Monday 20th November….. results day. Did I have cancer or was this all going to be a massive mistake and I was going to be fine? Some days my thoughts were “the drs couldn’t get it this wrong, it has to be cancer” other days my thoughts were more like “no way is this cancer I’m a fit and healthy 26 year old. This wouldn’t happen to me.” Today was going to stop the wondering and give me answers whether I wanted to know or not.

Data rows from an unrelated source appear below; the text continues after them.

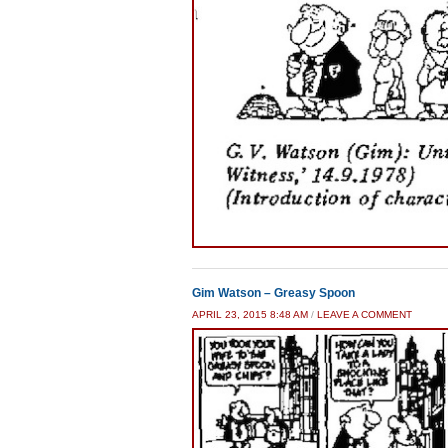
Gim Watson – Greasy Spoon
APRIL 23, 2015 8:48 AM
/
LEAVE A COMMENT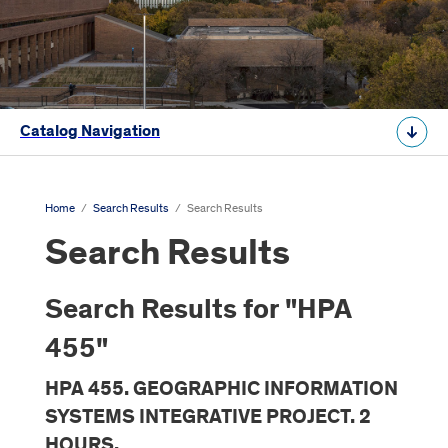
Catalog Navigation
Home
/
Search Results
/
Search Results
Search Results
Search Results for "HPA
455"
HPA 455. GEOGRAPHIC INFORMATION
SYSTEMS INTEGRATIVE PROJECT. 2
HOURS.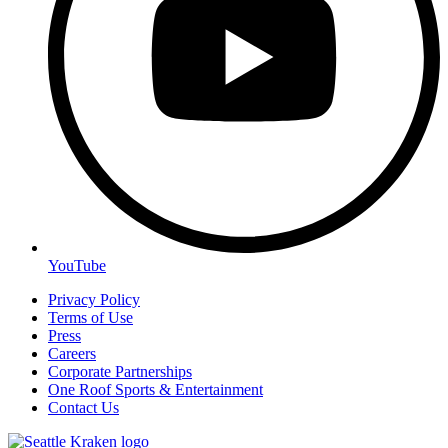
YouTube
Privacy Policy
Terms of Use
Press
Careers
Corporate Partnerships
One Roof Sports & Entertainment
Contact Us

My name is called by a nurse and she gives me a look, a look that I have got nearly every day since. I knew then that she knew I had cancer I just needed to hear it from the drs mouth. We walk into the room and to greet us is the dr and a Macmillan cancer nurse, again this should kind of say it all. I sit holding my husbands hand and the dr prints of my results he reads out a few lines of jargon which neither of us understands then looks up and says, so unfortunately the results did show cancer of the cervix. Everything that was said after this point was a blur every voice was an echo and nothing seemed real. I nodded when appropriate and left the hospital with a “life with cancer welcome pack” to read. Neither of us could speak as we walked to the car, we were on auto pilot. We started driving to my mother in laws house as she was minding our daughter. Just before we reached her house I told my husband to stop the car. I needed a minute before I seen them. I wanted to talk about it with my husband before I spoke about it with anyone else. It dawned on me that my mum, dad and other family members all knew why I was going to hospital today I was going to have to tell them, I couldn’t even say the words to my husband and he knew, how was I going to get the words to tell my mum? I asked Paul to ring her for me…..she cried, Paul cried and I cried.

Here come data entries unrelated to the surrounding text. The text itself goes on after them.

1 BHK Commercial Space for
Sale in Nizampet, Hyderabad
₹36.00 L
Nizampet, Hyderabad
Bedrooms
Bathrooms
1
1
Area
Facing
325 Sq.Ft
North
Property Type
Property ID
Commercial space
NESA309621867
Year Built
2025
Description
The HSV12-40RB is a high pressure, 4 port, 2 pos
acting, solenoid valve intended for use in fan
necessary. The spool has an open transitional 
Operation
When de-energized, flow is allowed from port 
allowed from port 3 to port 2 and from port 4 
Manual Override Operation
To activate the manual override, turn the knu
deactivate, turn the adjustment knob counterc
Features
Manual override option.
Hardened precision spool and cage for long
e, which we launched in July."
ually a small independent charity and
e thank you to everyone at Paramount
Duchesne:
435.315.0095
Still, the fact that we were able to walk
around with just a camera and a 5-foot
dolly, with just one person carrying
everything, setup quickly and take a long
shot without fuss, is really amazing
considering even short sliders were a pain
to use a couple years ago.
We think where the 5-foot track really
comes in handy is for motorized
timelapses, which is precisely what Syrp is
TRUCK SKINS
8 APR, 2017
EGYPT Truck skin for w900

The rest of the day continued much the same. I wanted to get it over with fast like pulling of a plaster so Paul called everyone and told them the news. Every time I over heard the conversation a new wave of emotions just filled me, I couldn’t believe I was causing everyone this pain, it was my fault my whole family was sad. I was scared my granny who lives on her own with a bad heart wouldn’t take the shock well, we drove to her house to tell her in person. The second she opened the door she knew and she cried….. through her tears all I could hear was “oh no, oh no it can’t be cancer.

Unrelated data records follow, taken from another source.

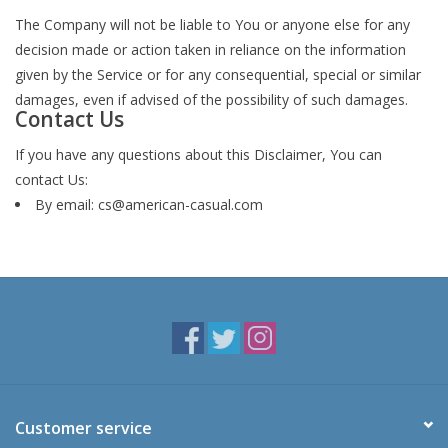
The Company will not be liable to You or anyone else for any
decision made or action taken in reliance on the information
given by the Service or for any consequential, special or similar
damages, even if advised of the possibility of such damages.
Contact Us
If you have any questions about this Disclaimer, You can
contact Us:
By email:
cs@american-casual.com
Customer service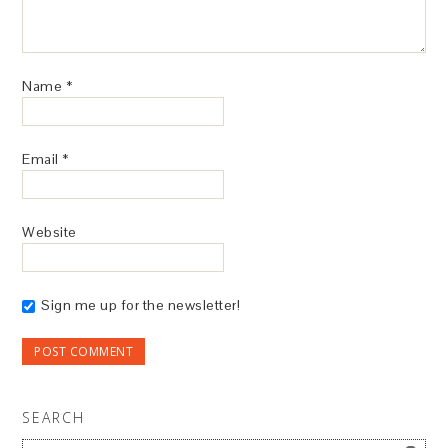
Name
*
Email
*
Website
Sign me up for the newsletter!
SEARCH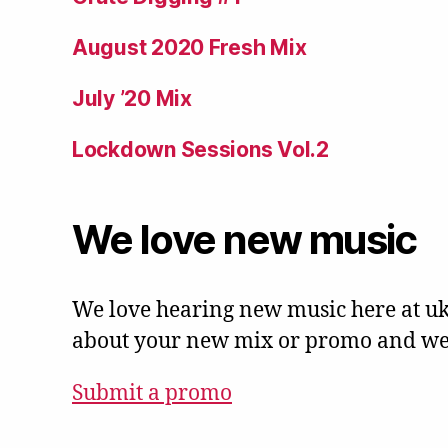
August 2020 Fresh Mix
July ’20 Mix
Lockdown Sessions Vol.2
We love new music
We love hearing new music here at uk
about your new mix or promo and we'l
Submit a promo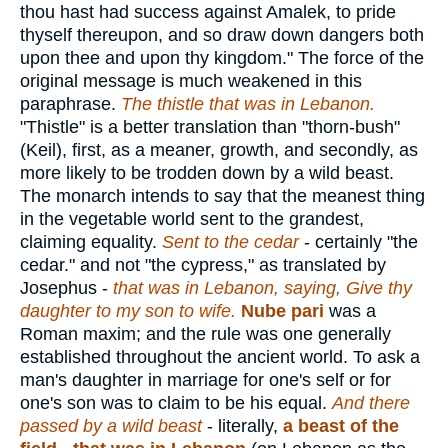
thou hast had success against Amalek, to pride
thyself thereupon, and so draw down dangers both
upon thee and upon thy kingdom." The force of the
original message is much weakened in this
paraphrase.
The thistle that was in Lebanon.
"Thistle" is a better translation than "thorn-bush"
(Keil), first, as a meaner, growth, and secondly, as
more likely to be trodden down by a wild beast.
The monarch intends to say that the meanest thing
in the vegetable world sent to the grandest,
claiming equality.
Sent to the cedar
- certainly "the
cedar." and not "the cypress," as translated by
Josephus -
that was in Lebanon, saying, Give thy
daughter to my son to wife.
Nube pari
was a
Roman maxim; and the rule was one generally
established throughout the ancient world. To ask a
man's daughter in marriage for one's self or for
one's son was to claim to be his equal.
And there
passed by a wild beast
- literally,
a beast of the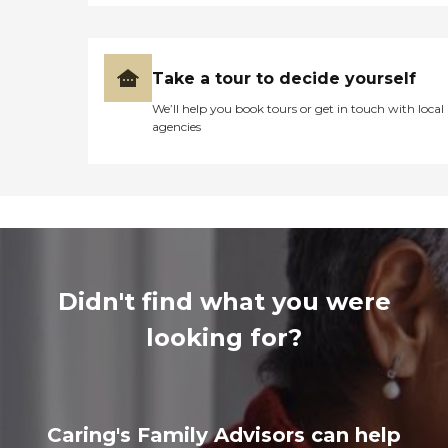
Take a tour to decide yourself
We’ll help you book tours or get in touch with local
agencies
Didn't find what you were
looking for?
Caring's Family Advisors can help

As the shock settled in and the questions started coming I realised that I knew very little other than the fact I had cancer. How bad was it? Had it spread? Was it an aggressive type of cancer? What were my odds of beating this? The next step was an MRI scan to determine the stage, this would tell me what my chances were. Would I be completely cured and start counting my years in remission or would I be counting the weeks or months I had left with my family.